Now entering his free-agent year, I expect bigger numbers in ’12-13. Centers like Tyson Chandler and Dwight Howard (who combined own the past four awards) are always solid candidates, but I’m going with the high-flying Smith.
Runner Up: Omer Asik, Center, Rockets
ROOKIE OF THE YEAR: Anthony Davis, Forward, Hornets
Davis is an easy pick, but it’s only because he’s the most dominant player to come out of the Draft in a long time. By now you know all the numbers—14 points, 10.5 boards, 4.7 blocks, 1.5 steals and a 62.3 field-goal percentage in his only season at Kentucky—but it’s time for him to prove it against the pros. He’ll get all the minutes he can handle on a young but lacking-depth Hornets team, and will get to play forward rather than center thanks to the acquisition of Robin Lopez.
He blocked at least two shots in every game last season (wow), and should, at the very least, be a great source of boards and blocks. If his offensive game can come together quickly—and with his sweet jumper, it should—he could have a rookie season for the ages.
Runner Up: Damian Lillard, Guard, Blazers
COACH OF THE YEAR: Frank Vogel, Pacers
There are obviously a bunch of candidates here (more or less every Playoff-caliber team’s coach minus the inept Vinny Del Negro), but Vogel and his Pacers top the list. Indiana has a deep team with a perfect mix of youth and veterans. The starting five figures to feature George Hill and Paul George in the backcourt and Danny Granger, David West and Roy Hibbert in the frontcourt. DJ Augustin, Gerald Green, Ian Mahinmi and Tyler Hansbrough will be the main guys off a revamped bench. They’ve got outside scorers, inside scorer and great defenders, and are primed for a big year after getting knocked out by the Heat in a thrilling six-game series last season.
With Derrick Rose slated to miss at least half of the upcoming season, there’s an opening for the No. 2 seed in the East behind Miami.
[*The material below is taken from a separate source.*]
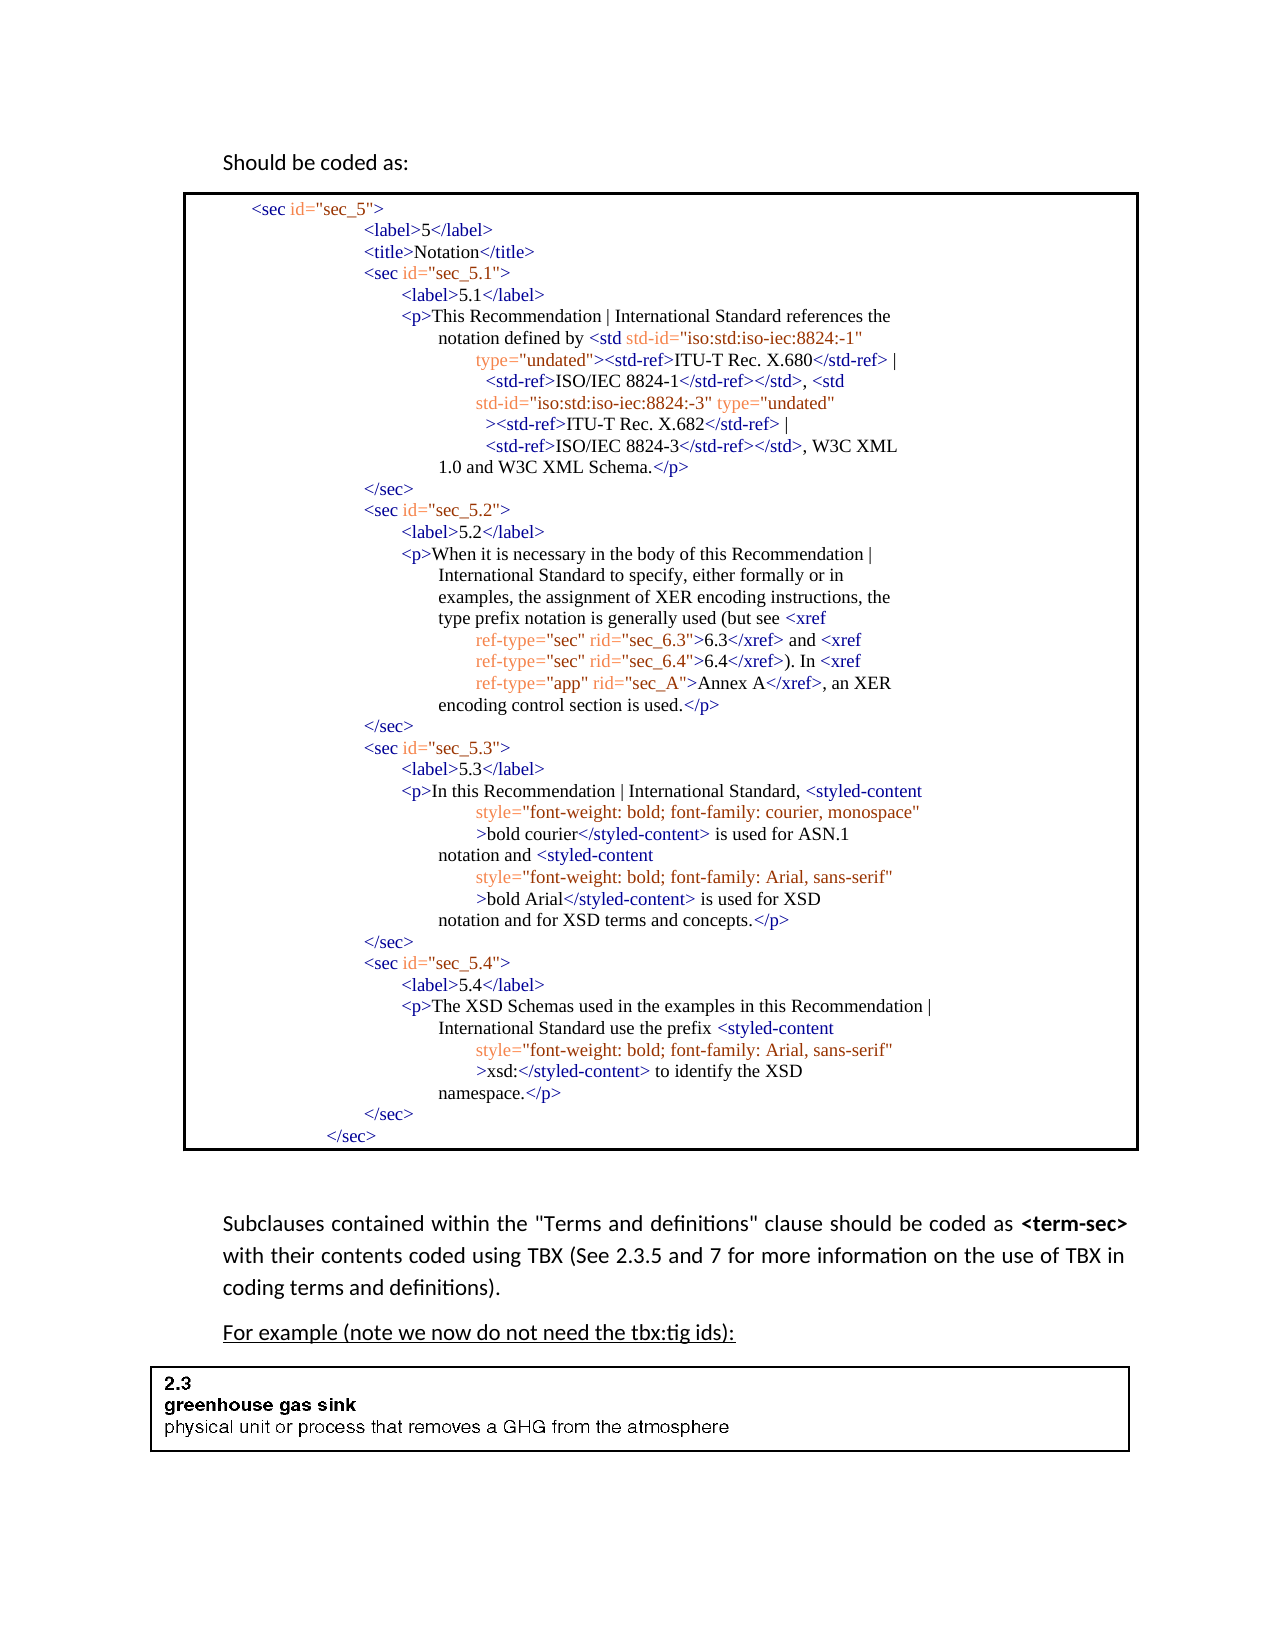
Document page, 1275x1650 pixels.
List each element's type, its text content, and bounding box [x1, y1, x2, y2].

Do not be surprised if Indiana fills that slot.
Runner Up: George Karl, Nuggets
MOST IMPROVED PLAYER: Evan Turner, Guard-Forward, 76ers
Most Improved is very difficult to predict, since it often goes to an out-of-left-field guy like Ryan Anderson or Jeremy Lin. It’s nearly impossible to guess a true shocker like those guys correctly (Patty Mills comes to mind). And at the same time, a guy who produced too much last year won’t win, either (Paul George comes to mind).
So I’m going with a somewhat proven guy with miles and miles of potential ahead of him. Turner averaged 9.5 points, 6 boards and 3 dimes last year in varying roles for Philly, but could explode this year. The Sixers traded away Andre Iguodala to Denver and allowed Lou Williams to walk to Atlanta, and replaced them with inferior talents in Nick Young, Jason Richardson and Dorell Wright. That should open up minutes for Turner, who has succeeded when he gets a real opportunity.
In 17 starts at guard last season, he averaged 12 points, 6.5 boards, 3 assists and a steal. In three starts at forward, he averaged a big-time 17 points, 8.7 boards, 3.7 assists, 0.7 steals and 1.3 blocks. Both are fairly small sample sizes—especially the latter—but it’s clear Turner can play. He can contribute all over the floor and Philly will need someone to step their production up without Iggy and Williams, who were their two best late-game scorers. There’s no reason Turner can’t be that guy.